Un nouvel axe d’amélioration prioritaire : la pollution sonore

Par rapport aux précédentes éditions, la Commission a identifié un nouvel axe prioritaire d’amélioration pour la France, aux vues des conséquences pour la santé : la pollution sonore. « Près de 1 500 décès prématurés sont liés à la pollution sonore, souligne Marie-Anne Haure. Il est urgent de mettre en place des plans d’action pour mieux gérer le bruit. » Cette question fait également l’objet d’une procédure d’infraction pour non-respect de la directive relative à l’évaluation et à la gestion du bruit dans l’environnement.

Outre ces trois axes principaux mis en lumière par la représentation française de la direction générale de l’Environnement, les difficultés d’amélioration de la qualité de l’eau persistent. « Une procédure d’infraction est en cours concernant la pollution aux nitrates dans l’eau potable et concernant la directive Eaux résiduaires urbaines (Deru), rappelle Marie-Anne Haure. Nous avons également besoin d’avoir une meilleure vision de l’état des masses d’eau en France. » Dans le cadre de la directive-cadre sur l’eau (DCE), l’EIR souligne la nécessité d’évaluer les nouvelles modifications des caractéristiques physiques des masses d’eau : ces évaluations devraient envisager des options alternatives et proposer des mesures d’atténuation adéquates. La France doit également rentrer dans les clous pour ce qui concerne la prise en compte des impacts de courte durée des programmes et projets sur l’état des masses d’eau, dans le cadre de la DCE.

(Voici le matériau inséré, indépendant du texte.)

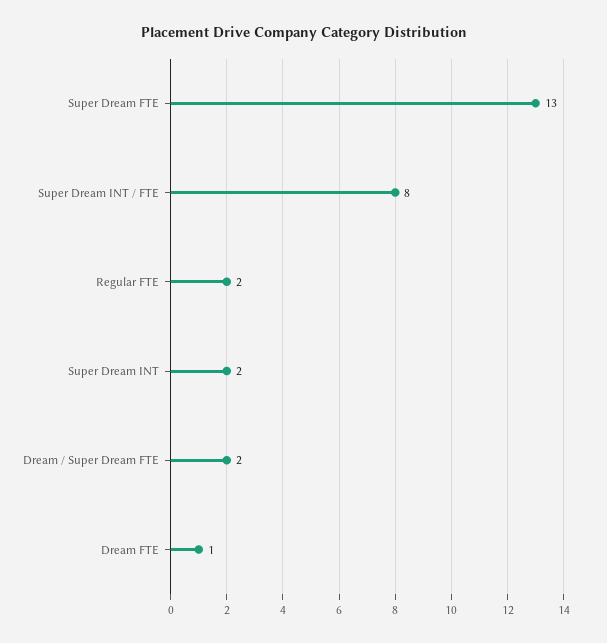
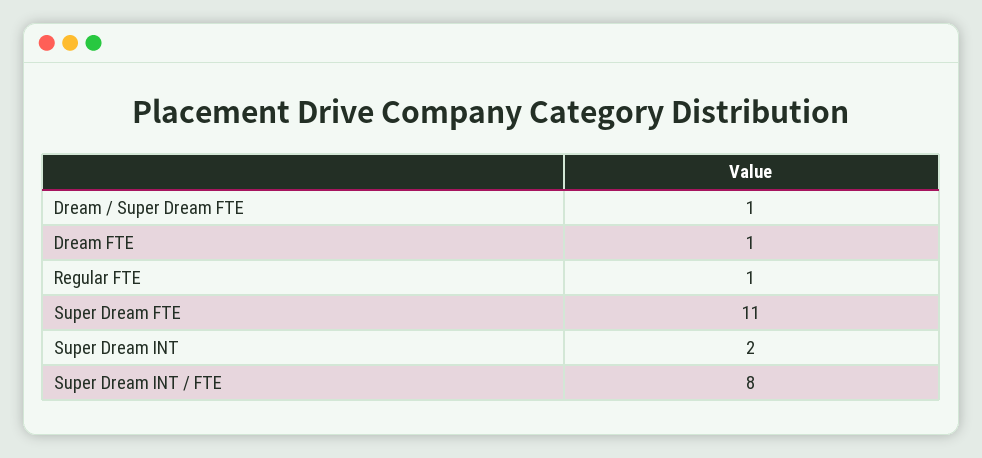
Super Dream FTE: 13 -> 11
Regular FTE: 2 -> 1
Dream / Super Dream FTE: 2 -> 1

Des progrès sont également à faire dans le secteur des déchets. « La France est en dessous des taux de recyclage européen », note Marie-Anne Haure. En matière de gouvernance, l’Hexagone n’est toujours pas un bon élève concernant la participation du public et l’information des citoyens.

Malgré les manquements listés, quelques points positifs sont à noter. « La France est performante pour l’utilisation circulaire des matériaux et elle présente une bonne transposition des exigences concernant les produits chimiques, reconnaît Marie-Anne Haure. Une avancée est à noter par rapport à la biodiversité avec la stratégie nationale pour les aires protégées. Mais c’est un progrès limité. »

Un besoin de davantage d’investissements

Selon l’EIR, un des leviers d’amélioration passera par des financements supplémentaires. « Il faudrait entre 13 et 15 milliards d’euros d’investissements publics et privés supplémentaires d’ici à 2023 par an en France », estime Marie-Anne Haure. À titre d’exemple, la Commission a évalué que, d’ici à 2030, le coût total de la lutte contre la pollution atmosphérique s’élèverait à 9 milliards par an pour la France. Pour la biodiversité, les besoins seraient de 651,4 millions par an entre 2021 et 2027. Et pour les déchets, l’investissement nécessaire s’élèveraient à 3,514 milliards supplémentaires (soit environ 500 millions par an) entre 2021 et 2027. Les besoins pour la gestion des eaux ont, quant à eux, été estimés à quelque 2,1 milliards par an, jusqu’en 2030, dont plus de 90 % pour les eaux usées.